- CONSIGNE 1
D'après le texte à lire, comment Gérard Hervouet dit-il que l'immigration au Japon ou en Corée du Sud peut être conçue ?
════════════════════
L’impossibilité sud-coréenne

Si, du Canada à l’Europe, tous semblent révérer la nouvelle figure charismatique que constitue Barack Obama, plusieurs se posent aussi la question suivante: pourrions-nous, nous aussi, élire un citoyen provenant d’une minorité visible comme président? Si cette question taraude les Occidentaux, il ne faut pas croire pour autant qu’elle reçoive la même attention sur l’entièreté du globe.

Une réaction totalement différente, beaucoup plus frileuse devant l’immigration et l’intégration sociale et politique des minorités, est d’ailleurs particulièrement visible en Asie du Nord-est. Selon Gérard Hervouet, professeur titulaire au Département de science politique de l’Université Laval, l’immigration au Japon ou en Corée du Sud ne peut être conçue que comme temporaire et directement reliée à un besoin provisoire de main-d’œuvre. «Ces pays utilisent la main-d’œuvre étrangère sur le court terme, encadrant très bien ces travailleurs étrangers, mais n’envisageant pas leur intégration dans la société en dehors de ce cadre», explique-t-il. Il n’y a donc que peu ou pas de chemins menant à la citoyenneté ou même à la résidence permanente. Dans un tel cas, l’intégration politique des immigrants et des minorités visibles qui en découlent devient un sujet de second ordre. Cette exception du Nord-est asiatique est particulièrement frappante lorsque l’on envisage le vieillissement accéléré que vivent les deux pays démocratiques de la région, selon le spécialiste de l’Asie.
════════════════════
- CONSIGNE 2
Citez à l'identique les lignes des entrées depuis leur tout début jusqu'à la ligne contenant "### TagService", celle-ci comprise. N'incluez pas les images dans votre réponse.

- Entrées issues d'un jeu de données
════════════════════
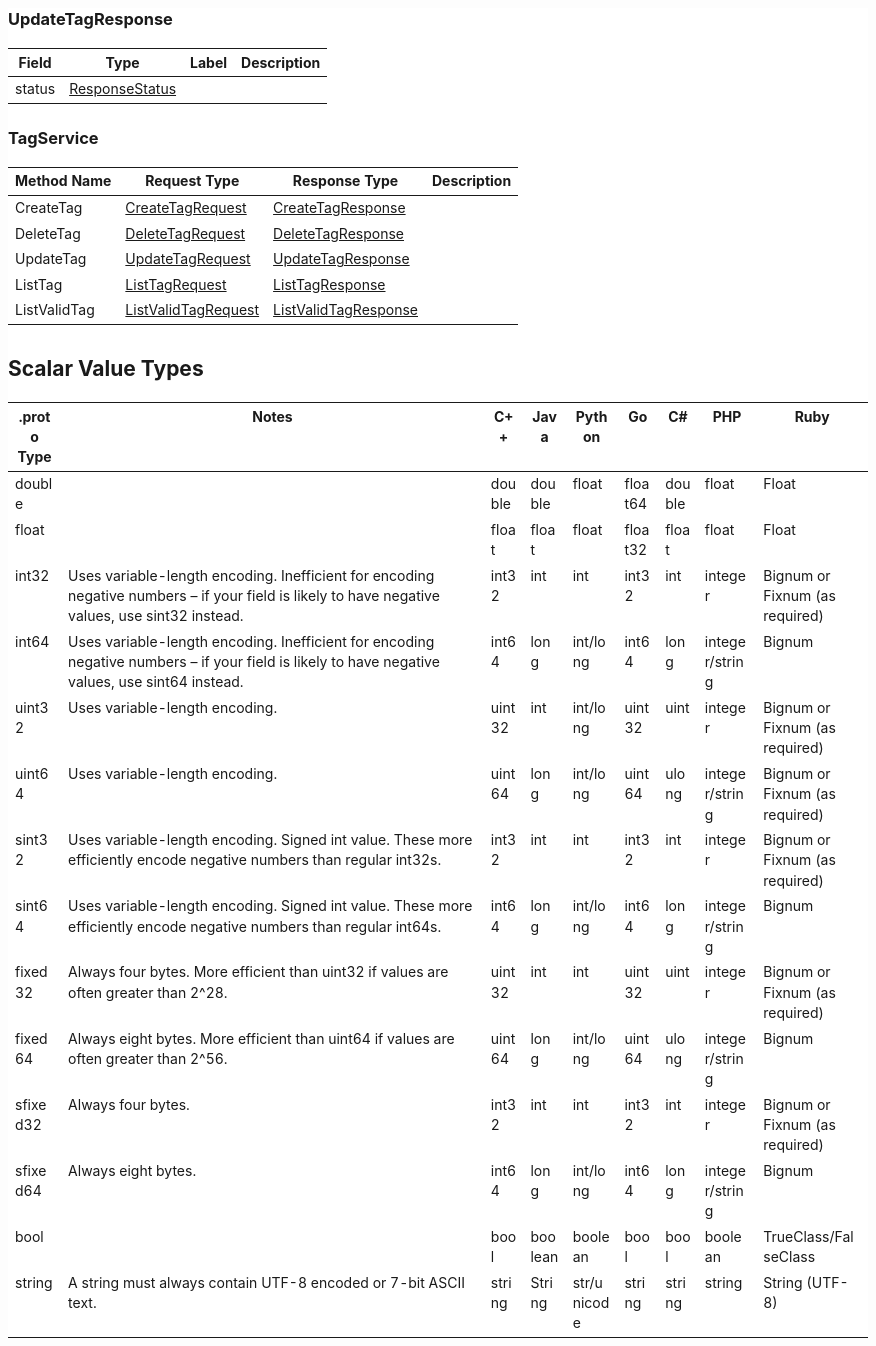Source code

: 




<a name="tagservice.UpdateTagResponse"></a>

### UpdateTagResponse



| Field | Type | Label | Description |
| ----- | ---- | ----- | ----------- |
| status | [ResponseStatus](#tagservice.ResponseStatus) |  |  |





 

 

 


<a name="tagservice.TagService"></a>

### TagService


| Method Name | Request Type | Response Type | Description |
| ----------- | ------------ | ------------- | ------------|
| CreateTag | [CreateTagRequest](#tagservice.CreateTagRequest) | [CreateTagResponse](#tagservice.CreateTagResponse) |  |
| DeleteTag | [DeleteTagRequest](#tagservice.DeleteTagRequest) | [DeleteTagResponse](#tagservice.DeleteTagResponse) |  |
| UpdateTag | [UpdateTagRequest](#tagservice.UpdateTagRequest) | [UpdateTagResponse](#tagservice.UpdateTagResponse) |  |
| ListTag | [ListTagRequest](#tagservice.ListTagRequest) | [ListTagResponse](#tagservice.ListTagResponse) |  |
| ListValidTag | [ListValidTagRequest](#tagservice.ListValidTagRequest) | [ListValidTagResponse](#tagservice.ListValidTagResponse) |  |

 



## Scalar Value Types

| .proto Type | Notes | C++ | Java | Python | Go | C# | PHP | Ruby |
| ----------- | ----- | --- | ---- | ------ | -- | -- | --- | ---- |
| <a name="double" /> double |  | double | double | float | float64 | double | float | Float |
| <a name="float" /> float |  | float | float | float | float32 | float | float | Float |
| <a name="int32" /> int32 | Uses variable-length encoding. Inefficient for encoding negative numbers – if your field is likely to have negative values, use sint32 instead. | int32 | int | int | int32 | int | integer | Bignum or Fixnum (as required) |
| <a name="int64" /> int64 | Uses variable-length encoding. Inefficient for encoding negative numbers – if your field is likely to have negative values, use sint64 instead. | int64 | long | int/long | int64 | long | integer/string | Bignum |
| <a name="uint32" /> uint32 | Uses variable-length encoding. | uint32 | int | int/long | uint32 | uint | integer | Bignum or Fixnum (as required) |
| <a name="uint64" /> uint64 | Uses variable-length encoding. | uint64 | long | int/long | uint64 | ulong | integer/string | Bignum or Fixnum (as required) |
| <a name="sint32" /> sint32 | Uses variable-length encoding. Signed int value. These more efficiently encode negative numbers than regular int32s. | int32 | int | int | int32 | int | integer | Bignum or Fixnum (as required) |
| <a name="sint64" /> sint64 | Uses variable-length encoding. Signed int value. These more efficiently encode negative numbers than regular int64s. | int64 | long | int/long | int64 | long | integer/string | Bignum |
| <a name="fixed32" /> fixed32 | Always four bytes. More efficient than uint32 if values are often greater than 2^28. | uint32 | int | int | uint32 | uint | integer | Bignum or Fixnum (as required) |
| <a name="fixed64" /> fixed64 | Always eight bytes. More efficient than uint64 if values are often greater than 2^56. | uint64 | long | int/long | uint64 | ulong | integer/string | Bignum |
| <a name="sfixed32" /> sfixed32 | Always four bytes. | int32 | int | int | int32 | int | integer | Bignum or Fixnum (as required) |
| <a name="sfixed64" /> sfixed64 | Always eight bytes. | int64 | long | int/long | int64 | long | integer/string | Bignum |
| <a name="bool" /> bool |  | bool | boolean | boolean | bool | bool | boolean | TrueClass/FalseClass |
| <a name="string" /> string | A string must always contain UTF-8 encoded or 7-bit ASCII text. | string | String | str/unicode | string | string | string | String (UTF-8) |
════════════════════
- RÉSULTAT 1
Comme temporaire et directement reliée à un besoin provisoire de main-d'œuvre.

- RÉSULTAT 2
Source code

: 




<a name="tagservice.UpdateTagResponse"></a>

### UpdateTagResponse



| Field | Type | Label | Description |
| ----- | ---- | ----- | ----------- |
| status | [ResponseStatus](#tagservice.ResponseStatus) |  |  |





 

 

 


<a name="tagservice.TagService"></a>

### TagService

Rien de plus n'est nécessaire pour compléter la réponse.